When Things Aren’t Fair

I grew up loved. I grew up middle class.  I grew up never having to wonder if I would get a birthday present or a Christmas present. But like most American children, I had to be reminded again and again that not everything in life is fair.

Kids will be kids. And we all need someone older and more experienced to help us see our lives and struggles in perspective with reality. But, that fact that I needed to be reminded again and again that I had it good was downright shameful. And I am not being overly critical of myself just to make a point. I really had no excuse.

You see, from the time that I was born, I had a living example of just how unfair life can be. A member of my family is mentally challenged. While he looks like a normal aging man, his mind is that of a very young child.

We don’t really know how it happened. It might have been a high fever. It might have been an unfortunate slip on the sidewalk and bump on the forehead. It’s a mystery that will never be solved. But what is for certain is that my uncle did not develop like a normal child.

From very early in life, not everything was fair for my uncle.

While I value my uncle greatly as he is, I do wish that he had been able to enjoy a “normal” life. I do wish that he could’ve gotten married and been a dad. I do wish that he could’ve been a fireman or an electrician or a mechanic and really gotten to use the tools that he loves to collect.

But, I do wonder how different the lives of my family members would’ve have been had he been normal. I don’t know about my brothers, but I know that I would’ve turned out even more selfish, more prideful, more self-centered than I already am. I know that I would be less sensitive to people with disabilities and towards those who have had injustices done to them. And I am sure that if my uncle had not been in my life as he is, I would not be heartbroken by the millions of mentally and physically challenged children and adults that are abused, abandoned and mistreated everyday because life was not fair to them.

I would have never come into contact with some of these courageous and beautiful people had not my uncle been placed in our lives as he is.
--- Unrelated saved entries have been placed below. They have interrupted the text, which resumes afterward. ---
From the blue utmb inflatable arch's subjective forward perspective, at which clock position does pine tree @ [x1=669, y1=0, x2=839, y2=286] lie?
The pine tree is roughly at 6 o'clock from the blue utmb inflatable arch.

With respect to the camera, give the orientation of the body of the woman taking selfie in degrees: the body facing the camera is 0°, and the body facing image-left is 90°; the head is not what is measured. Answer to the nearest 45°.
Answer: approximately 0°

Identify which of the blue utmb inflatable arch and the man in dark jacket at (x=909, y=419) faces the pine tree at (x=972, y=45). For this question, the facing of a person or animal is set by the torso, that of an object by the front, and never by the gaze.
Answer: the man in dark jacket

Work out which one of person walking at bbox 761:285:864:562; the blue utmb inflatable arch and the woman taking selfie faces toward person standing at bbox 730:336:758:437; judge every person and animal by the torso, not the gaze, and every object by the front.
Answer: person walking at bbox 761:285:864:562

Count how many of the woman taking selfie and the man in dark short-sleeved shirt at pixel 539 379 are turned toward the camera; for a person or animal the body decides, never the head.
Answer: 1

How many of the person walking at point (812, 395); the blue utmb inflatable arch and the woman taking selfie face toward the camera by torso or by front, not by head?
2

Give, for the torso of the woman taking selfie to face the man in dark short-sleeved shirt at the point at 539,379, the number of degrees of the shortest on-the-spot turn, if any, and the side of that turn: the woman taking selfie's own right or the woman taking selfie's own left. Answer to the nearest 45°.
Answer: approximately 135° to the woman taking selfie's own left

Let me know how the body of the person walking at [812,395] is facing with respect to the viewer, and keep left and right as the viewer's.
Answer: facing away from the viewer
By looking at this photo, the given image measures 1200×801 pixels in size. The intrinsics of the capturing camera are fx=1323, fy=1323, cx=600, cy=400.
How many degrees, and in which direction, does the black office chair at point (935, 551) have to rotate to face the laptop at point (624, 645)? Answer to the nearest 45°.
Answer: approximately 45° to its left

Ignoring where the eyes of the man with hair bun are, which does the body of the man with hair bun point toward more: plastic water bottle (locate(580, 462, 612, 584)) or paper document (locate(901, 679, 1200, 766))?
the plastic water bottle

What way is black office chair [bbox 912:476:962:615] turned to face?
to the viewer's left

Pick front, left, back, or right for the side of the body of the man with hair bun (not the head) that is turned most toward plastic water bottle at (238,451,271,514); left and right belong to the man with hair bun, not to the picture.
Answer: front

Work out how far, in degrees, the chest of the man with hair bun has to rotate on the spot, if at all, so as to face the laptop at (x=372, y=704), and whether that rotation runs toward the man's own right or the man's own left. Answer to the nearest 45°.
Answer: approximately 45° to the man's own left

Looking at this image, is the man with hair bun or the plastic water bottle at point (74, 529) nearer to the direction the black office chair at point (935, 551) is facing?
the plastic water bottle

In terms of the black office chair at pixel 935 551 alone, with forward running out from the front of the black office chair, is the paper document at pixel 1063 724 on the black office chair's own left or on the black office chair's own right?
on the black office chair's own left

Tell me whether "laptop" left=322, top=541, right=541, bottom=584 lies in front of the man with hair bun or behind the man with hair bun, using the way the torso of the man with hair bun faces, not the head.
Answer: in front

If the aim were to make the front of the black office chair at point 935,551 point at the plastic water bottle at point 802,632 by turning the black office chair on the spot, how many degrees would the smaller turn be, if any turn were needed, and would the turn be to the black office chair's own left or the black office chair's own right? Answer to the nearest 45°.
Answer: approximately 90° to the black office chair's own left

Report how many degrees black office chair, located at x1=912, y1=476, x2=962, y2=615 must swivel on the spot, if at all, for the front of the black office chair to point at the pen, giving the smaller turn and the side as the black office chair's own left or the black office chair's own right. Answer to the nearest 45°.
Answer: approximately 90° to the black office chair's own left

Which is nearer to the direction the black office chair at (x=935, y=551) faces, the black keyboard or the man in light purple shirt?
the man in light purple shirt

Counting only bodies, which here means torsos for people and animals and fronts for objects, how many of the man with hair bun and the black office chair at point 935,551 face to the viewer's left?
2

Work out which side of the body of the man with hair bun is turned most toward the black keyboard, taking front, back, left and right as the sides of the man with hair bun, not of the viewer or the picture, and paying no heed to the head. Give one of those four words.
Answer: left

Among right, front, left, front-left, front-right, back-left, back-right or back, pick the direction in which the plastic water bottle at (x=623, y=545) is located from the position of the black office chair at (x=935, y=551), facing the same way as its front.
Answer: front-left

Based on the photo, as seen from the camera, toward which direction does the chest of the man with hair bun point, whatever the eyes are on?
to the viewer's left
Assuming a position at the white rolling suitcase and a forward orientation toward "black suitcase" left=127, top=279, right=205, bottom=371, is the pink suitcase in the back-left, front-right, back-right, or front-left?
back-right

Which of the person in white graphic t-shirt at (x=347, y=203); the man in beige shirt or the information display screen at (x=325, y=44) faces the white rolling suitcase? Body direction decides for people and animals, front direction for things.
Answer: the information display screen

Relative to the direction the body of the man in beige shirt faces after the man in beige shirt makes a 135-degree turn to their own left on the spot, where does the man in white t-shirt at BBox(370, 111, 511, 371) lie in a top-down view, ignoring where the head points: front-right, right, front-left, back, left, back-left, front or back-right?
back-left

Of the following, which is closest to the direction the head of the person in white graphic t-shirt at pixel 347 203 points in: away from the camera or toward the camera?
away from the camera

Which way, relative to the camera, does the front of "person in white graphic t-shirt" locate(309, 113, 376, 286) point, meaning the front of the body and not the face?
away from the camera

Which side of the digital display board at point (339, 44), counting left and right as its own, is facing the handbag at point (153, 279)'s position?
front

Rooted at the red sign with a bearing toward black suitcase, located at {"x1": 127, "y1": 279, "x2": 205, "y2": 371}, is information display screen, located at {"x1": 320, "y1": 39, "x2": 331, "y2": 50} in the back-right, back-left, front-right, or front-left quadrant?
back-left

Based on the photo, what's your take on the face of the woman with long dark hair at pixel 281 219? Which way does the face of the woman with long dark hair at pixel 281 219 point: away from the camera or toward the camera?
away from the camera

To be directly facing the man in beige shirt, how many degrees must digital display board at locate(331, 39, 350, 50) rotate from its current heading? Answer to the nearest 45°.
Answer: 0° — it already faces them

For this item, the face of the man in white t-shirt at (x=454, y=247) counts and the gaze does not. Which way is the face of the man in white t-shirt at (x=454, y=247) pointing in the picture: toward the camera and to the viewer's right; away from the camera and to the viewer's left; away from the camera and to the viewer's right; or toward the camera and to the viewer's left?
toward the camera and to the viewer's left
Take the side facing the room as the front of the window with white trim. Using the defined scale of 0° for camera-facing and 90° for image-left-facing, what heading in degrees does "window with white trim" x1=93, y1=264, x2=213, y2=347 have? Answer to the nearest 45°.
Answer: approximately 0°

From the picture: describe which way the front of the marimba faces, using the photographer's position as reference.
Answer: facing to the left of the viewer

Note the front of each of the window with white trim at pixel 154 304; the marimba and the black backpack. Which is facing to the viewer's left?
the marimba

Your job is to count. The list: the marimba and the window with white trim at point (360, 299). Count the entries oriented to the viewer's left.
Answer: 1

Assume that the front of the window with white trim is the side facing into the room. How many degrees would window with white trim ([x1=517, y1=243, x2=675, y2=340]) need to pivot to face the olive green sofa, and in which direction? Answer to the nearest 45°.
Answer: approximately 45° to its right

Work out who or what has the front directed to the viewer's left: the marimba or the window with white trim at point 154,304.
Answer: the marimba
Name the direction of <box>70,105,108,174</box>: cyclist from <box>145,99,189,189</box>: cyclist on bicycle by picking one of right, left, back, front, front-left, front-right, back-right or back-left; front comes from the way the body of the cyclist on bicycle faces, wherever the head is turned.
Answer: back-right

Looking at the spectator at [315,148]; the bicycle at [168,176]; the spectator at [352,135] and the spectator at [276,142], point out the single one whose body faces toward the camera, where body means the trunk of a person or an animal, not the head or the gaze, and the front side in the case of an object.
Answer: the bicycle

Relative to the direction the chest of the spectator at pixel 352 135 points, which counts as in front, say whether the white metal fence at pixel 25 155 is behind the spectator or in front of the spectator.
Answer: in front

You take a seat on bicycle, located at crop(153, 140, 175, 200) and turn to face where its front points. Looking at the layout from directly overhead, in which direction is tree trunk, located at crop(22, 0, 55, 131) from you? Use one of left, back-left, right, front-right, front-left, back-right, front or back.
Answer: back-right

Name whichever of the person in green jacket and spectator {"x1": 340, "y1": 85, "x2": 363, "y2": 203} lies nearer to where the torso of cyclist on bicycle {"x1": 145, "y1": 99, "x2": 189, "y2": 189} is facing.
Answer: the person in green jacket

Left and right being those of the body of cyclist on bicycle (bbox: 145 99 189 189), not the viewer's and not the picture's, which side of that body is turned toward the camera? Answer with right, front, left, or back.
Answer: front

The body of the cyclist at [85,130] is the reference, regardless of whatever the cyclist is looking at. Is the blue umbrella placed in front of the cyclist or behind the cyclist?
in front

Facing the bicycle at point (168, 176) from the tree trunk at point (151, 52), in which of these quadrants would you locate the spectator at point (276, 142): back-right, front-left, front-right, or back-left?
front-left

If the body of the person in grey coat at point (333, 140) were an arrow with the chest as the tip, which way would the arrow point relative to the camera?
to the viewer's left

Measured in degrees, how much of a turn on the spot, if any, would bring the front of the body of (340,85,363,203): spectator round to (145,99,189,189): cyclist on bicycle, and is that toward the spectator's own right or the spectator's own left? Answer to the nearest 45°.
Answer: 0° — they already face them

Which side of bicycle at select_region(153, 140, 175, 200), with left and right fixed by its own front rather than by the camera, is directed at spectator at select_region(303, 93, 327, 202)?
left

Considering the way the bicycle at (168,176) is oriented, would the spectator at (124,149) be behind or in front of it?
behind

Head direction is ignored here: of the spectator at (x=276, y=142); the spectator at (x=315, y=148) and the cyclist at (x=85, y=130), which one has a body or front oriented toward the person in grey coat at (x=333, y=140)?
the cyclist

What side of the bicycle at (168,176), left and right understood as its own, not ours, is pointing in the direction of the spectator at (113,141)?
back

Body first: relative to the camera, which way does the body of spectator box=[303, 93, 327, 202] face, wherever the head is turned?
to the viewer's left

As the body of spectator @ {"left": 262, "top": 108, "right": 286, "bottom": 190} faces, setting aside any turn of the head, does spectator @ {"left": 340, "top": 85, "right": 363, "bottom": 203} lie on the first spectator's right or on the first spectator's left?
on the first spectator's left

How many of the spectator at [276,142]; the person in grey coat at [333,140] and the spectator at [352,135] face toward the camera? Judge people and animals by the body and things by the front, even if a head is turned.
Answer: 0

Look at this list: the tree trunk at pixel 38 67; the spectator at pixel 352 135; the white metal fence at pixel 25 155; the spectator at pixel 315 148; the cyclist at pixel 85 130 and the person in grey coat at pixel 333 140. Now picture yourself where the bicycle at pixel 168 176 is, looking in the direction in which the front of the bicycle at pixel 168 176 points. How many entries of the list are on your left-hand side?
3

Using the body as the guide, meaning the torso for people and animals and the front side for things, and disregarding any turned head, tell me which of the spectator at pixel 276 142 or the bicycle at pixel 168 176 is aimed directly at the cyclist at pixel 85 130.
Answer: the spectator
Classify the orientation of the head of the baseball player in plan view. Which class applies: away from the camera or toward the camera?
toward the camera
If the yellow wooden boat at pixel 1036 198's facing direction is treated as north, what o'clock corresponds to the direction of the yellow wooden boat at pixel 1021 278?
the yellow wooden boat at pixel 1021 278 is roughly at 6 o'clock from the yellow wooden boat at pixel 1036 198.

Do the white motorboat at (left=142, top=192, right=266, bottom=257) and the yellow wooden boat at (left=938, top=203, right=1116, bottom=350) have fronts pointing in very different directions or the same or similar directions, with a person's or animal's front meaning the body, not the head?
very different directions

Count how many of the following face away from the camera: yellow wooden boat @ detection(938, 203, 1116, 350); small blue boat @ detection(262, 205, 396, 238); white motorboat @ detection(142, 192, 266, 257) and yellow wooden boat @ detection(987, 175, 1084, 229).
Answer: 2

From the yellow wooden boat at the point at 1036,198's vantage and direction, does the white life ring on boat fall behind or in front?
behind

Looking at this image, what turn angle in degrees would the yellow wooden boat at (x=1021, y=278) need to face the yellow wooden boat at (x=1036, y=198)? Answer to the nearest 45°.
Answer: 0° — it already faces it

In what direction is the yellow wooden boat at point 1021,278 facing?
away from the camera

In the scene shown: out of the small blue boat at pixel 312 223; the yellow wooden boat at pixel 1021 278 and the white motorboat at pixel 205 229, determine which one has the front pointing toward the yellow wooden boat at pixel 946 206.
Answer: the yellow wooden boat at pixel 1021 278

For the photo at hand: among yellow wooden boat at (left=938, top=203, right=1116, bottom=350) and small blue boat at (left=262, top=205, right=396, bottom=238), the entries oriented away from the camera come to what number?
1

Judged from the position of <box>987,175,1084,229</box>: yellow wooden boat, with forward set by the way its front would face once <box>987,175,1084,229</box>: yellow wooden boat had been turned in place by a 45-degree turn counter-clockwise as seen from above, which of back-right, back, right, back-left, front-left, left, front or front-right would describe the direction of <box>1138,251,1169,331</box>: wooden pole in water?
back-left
Looking at my uncle, and people like him, you might feel sad, you might feel angry. But, there is also much to learn from from them. And, if I may say so, there is much to envy. My uncle has known much hardship and suffering and prejudice, but there are seven simple things that characterize his life. May God help me to have these seven things characterize my own life more and more:

  1. Always easy to laugh and smile.
  2. Friendly with everyone.
  3. Always thankful for whatever meal is served.
  4. Never concerned about what anyone thinks.
  5. Loves all animals.
  6. Lives each day as it comes.
  7. Speaks directly and forthrightly, and sees no reason to lie.

Thank you, Uncle Lewis! You’ve made my life richer, and I can’t imagine our family without you.

God chose the weak things of this world to shame the strong.